Action item → Every line from the one with "reserved for Fragmenta's" to the end of the entries, both included, is to be copied exactly; the other lines stay out.

>>>

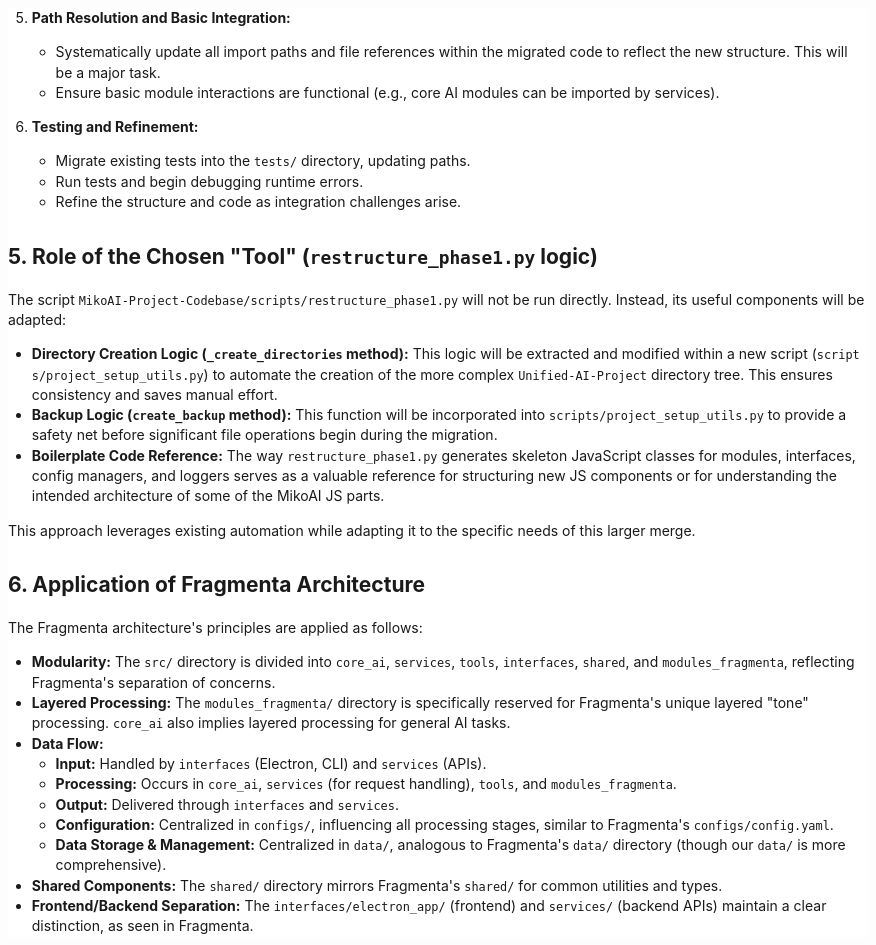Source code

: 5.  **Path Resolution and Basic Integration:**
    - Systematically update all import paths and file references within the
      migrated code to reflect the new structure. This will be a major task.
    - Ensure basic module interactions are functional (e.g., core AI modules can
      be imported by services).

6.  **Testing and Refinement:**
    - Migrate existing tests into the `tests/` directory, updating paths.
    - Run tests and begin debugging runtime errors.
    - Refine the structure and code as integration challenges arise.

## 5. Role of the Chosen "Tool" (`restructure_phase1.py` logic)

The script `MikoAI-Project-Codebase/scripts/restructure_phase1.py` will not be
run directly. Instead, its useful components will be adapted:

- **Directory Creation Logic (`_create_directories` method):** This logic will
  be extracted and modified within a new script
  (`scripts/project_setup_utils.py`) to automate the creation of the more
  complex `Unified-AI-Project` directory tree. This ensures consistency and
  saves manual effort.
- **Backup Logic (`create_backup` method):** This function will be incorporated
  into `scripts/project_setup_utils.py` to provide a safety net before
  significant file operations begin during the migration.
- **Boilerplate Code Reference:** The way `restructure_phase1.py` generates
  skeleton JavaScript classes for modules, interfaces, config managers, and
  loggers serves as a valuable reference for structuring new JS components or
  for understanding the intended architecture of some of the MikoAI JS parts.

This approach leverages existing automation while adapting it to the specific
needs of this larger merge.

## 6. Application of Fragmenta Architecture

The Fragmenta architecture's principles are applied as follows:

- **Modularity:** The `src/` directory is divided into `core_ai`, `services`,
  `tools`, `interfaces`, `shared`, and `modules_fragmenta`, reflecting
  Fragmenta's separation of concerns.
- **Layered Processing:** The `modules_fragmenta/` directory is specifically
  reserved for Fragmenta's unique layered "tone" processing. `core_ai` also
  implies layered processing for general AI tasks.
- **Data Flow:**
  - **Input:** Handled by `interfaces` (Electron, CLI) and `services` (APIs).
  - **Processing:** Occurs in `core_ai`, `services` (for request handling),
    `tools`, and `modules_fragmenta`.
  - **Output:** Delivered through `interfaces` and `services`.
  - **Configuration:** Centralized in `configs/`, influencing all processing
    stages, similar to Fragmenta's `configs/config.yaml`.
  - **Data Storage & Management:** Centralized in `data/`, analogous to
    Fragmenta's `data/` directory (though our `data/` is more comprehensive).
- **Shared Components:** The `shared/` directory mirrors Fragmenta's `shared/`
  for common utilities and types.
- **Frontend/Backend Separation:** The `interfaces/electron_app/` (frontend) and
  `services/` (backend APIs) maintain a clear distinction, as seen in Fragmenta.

<<<

Output →
  reserved for Fragmenta's unique layered "tone" processing. `core_ai` also
  implies layered processing for general AI tasks.
- **Data Flow:**
  - **Input:** Handled by `interfaces` (Electron, CLI) and `services` (APIs).
  - **Processing:** Occurs in `core_ai`, `services` (for request handling),
    `tools`, and `modules_fragmenta`.
  - **Output:** Delivered through `interfaces` and `services`.
  - **Configuration:** Centralized in `configs/`, influencing all processing
    stages, similar to Fragmenta's `configs/config.yaml`.
  - **Data Storage & Management:** Centralized in `data/`, analogous to
    Fragmenta's `data/` directory (though our `data/` is more comprehensive).
- **Shared Components:** The `shared/` directory mirrors Fragmenta's `shared/`
  for common utilities and types.
- **Frontend/Backend Separation:** The `interfaces/electron_app/` (frontend) and
  `services/` (backend APIs) maintain a clear distinction, as seen in Fragmenta.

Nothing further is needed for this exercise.